Robust Extensible Bin Packing and Revisiting the Convex Knapsack Problem

TL;DR

This paper introduces a robust, extensible bin packing model under uncertainty, develops algorithms for its complex subproblems, and demonstrates practical efficiency and real-world benefits through computational experiments and a case study.

Contribution

It formulates a novel robust bin packing problem with uncertainty, analyzes its computational complexity, and proposes efficient algorithms including an FPTAS and a practical DP approach.

Findings

The separation problem is strongly NP-hard.

A pseudo-polynomial DP and FPTAS are developed for a special case.

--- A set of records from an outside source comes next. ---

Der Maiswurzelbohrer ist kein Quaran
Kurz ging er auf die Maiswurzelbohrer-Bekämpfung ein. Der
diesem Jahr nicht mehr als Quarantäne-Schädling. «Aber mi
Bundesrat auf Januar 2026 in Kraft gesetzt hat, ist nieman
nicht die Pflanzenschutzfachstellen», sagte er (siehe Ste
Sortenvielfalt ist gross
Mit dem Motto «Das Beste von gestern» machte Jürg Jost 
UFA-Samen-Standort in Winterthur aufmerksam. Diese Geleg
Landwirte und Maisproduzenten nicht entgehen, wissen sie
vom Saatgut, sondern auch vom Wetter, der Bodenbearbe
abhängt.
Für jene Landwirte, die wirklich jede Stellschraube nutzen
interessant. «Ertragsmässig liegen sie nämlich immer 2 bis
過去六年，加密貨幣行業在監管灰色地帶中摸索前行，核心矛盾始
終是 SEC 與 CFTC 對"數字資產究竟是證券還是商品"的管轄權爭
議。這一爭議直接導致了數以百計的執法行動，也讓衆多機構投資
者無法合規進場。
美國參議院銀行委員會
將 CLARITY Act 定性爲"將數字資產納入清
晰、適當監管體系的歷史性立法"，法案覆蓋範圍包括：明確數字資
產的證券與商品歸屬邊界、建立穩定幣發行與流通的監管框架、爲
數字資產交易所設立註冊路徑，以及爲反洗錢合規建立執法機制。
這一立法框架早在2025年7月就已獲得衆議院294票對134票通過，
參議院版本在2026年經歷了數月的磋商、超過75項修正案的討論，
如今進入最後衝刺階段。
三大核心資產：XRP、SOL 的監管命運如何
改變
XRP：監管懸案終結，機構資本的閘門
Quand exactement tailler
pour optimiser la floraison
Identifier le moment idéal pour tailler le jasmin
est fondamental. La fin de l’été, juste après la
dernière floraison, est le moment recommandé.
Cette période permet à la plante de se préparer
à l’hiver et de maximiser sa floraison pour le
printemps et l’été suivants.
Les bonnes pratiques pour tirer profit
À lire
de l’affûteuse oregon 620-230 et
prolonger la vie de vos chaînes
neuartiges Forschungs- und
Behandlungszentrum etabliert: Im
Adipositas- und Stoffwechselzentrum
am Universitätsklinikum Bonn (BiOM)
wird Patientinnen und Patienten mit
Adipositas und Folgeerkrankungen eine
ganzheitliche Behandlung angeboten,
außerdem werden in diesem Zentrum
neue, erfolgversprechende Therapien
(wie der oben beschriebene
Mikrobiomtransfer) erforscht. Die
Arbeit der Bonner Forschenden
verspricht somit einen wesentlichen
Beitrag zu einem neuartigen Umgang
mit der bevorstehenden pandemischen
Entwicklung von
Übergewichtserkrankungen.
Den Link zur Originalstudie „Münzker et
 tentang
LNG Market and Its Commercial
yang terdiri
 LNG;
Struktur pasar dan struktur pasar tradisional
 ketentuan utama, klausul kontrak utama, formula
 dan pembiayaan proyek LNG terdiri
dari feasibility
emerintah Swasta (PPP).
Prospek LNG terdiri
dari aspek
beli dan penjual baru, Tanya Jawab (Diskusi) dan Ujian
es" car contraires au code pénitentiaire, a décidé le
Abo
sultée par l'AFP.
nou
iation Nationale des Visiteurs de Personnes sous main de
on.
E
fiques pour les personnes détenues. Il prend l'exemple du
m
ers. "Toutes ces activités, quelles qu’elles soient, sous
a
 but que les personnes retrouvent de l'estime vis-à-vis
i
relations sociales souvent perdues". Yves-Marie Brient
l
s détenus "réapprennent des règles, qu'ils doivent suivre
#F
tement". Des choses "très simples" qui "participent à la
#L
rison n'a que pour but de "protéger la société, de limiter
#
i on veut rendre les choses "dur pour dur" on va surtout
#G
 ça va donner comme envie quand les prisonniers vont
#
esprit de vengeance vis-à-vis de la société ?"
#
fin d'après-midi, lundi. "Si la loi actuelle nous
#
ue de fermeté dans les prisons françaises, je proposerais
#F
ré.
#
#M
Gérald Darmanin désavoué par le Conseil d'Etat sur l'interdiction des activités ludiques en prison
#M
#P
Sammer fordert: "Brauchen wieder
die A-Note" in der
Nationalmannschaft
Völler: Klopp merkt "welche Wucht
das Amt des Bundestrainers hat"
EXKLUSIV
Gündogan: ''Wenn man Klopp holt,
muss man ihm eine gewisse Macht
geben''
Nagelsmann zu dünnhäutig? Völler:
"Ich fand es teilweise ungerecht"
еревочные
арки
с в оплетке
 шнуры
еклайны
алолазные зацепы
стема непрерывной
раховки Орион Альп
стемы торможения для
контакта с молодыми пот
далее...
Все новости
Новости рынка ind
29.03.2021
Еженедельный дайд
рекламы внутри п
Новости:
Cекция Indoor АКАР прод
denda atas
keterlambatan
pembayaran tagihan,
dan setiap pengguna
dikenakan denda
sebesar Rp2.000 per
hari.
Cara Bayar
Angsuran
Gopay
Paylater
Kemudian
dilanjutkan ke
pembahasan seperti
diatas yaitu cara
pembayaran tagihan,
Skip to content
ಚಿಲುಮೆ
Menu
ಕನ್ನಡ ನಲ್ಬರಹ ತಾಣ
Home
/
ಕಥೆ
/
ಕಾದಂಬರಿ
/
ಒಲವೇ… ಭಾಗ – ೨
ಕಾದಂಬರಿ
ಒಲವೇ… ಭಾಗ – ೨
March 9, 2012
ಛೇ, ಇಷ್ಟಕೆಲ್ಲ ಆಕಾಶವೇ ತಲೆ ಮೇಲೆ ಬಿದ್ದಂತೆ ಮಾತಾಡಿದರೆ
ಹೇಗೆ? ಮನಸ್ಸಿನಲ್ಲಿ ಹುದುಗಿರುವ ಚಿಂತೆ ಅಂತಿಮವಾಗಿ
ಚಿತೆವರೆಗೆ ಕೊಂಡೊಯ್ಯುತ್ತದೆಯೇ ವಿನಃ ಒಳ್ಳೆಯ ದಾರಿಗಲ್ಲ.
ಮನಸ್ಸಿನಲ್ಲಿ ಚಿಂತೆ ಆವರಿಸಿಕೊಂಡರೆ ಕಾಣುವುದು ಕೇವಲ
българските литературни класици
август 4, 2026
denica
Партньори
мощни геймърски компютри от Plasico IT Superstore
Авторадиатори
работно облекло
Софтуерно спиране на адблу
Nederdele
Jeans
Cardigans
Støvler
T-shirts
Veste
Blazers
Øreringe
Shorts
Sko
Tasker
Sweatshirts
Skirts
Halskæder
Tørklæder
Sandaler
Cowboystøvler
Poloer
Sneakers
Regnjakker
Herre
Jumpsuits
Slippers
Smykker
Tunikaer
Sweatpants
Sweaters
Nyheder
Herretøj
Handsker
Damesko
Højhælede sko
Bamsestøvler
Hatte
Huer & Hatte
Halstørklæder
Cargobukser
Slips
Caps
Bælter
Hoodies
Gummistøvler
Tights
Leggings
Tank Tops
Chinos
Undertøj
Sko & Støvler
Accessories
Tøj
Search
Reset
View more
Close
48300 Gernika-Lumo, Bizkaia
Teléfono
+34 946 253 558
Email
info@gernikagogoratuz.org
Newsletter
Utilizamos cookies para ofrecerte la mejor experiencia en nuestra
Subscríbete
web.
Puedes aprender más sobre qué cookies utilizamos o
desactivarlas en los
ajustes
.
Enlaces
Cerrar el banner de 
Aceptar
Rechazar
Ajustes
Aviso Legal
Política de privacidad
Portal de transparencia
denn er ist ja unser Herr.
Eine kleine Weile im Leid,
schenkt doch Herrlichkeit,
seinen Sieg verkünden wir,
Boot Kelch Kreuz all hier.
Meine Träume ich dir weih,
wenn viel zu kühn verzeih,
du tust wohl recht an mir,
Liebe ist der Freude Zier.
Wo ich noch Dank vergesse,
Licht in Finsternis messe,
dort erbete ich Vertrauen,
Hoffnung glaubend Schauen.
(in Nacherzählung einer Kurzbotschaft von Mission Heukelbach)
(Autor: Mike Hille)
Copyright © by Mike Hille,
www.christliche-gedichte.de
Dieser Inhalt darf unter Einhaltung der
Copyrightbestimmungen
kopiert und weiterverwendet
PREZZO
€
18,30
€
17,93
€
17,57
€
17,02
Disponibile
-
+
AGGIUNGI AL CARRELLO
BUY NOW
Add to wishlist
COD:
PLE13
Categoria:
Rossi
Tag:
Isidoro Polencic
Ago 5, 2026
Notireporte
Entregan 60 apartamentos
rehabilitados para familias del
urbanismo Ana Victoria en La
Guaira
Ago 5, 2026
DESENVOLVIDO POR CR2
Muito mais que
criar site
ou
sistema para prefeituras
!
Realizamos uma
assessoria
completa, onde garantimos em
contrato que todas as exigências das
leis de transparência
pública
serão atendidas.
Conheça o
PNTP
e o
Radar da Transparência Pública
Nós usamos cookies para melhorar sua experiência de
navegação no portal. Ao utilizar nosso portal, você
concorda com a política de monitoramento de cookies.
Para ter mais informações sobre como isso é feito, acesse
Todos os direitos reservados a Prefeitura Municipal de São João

Computational results show the DP outperforms MIP solvers in practice.

Abstract

We study a robust extensible bin packing problem with budgeted uncertainty, under a budgeted uncertainty model where item sizes are defined to lie in the intersection of a box with a one-norm ball. We propose a scenario generation algorithm for this problem, which alternates between solving a master robust bin-packing problem with a finite uncertainty set and solving a separation problem. We first show that the separation is strongly NP-hard given solutions to the continuous relaxation of the master problem. Then, focusing on the separation problem for the integer master problem, we show that this problem becomes a special case of the continuous convex knapsack problem, which is known to be weakly NP-hard. Next, we prove that our special case when each of the functions is piecewise linear, having only two pieces, remains NP-hard. We develop a pseudo-polynomial dynamic program (DP) and a fully polynomial-time approximation scheme (FPTAS) for our special case whose running times match those of a binary knapsack FPTAS. Finally, our computational study shows that the DP can be significantly more efficient in practice compared with solving the problem with specially ordered set (SOS) constraints using advanced mixed-integer (MIP) solvers. Our experiments also demonstrate the application of our separation problem method to solving the robust extensible bin packing problem, including the evaluation of deferring the exact solution of the master problem, separating based on approximate master solutions in intermediate iterations. Finally, a case-study, based on real elective surgery data, demonstrates the potential advantage of our model compared with the actual schedule and optimal nominal schedules.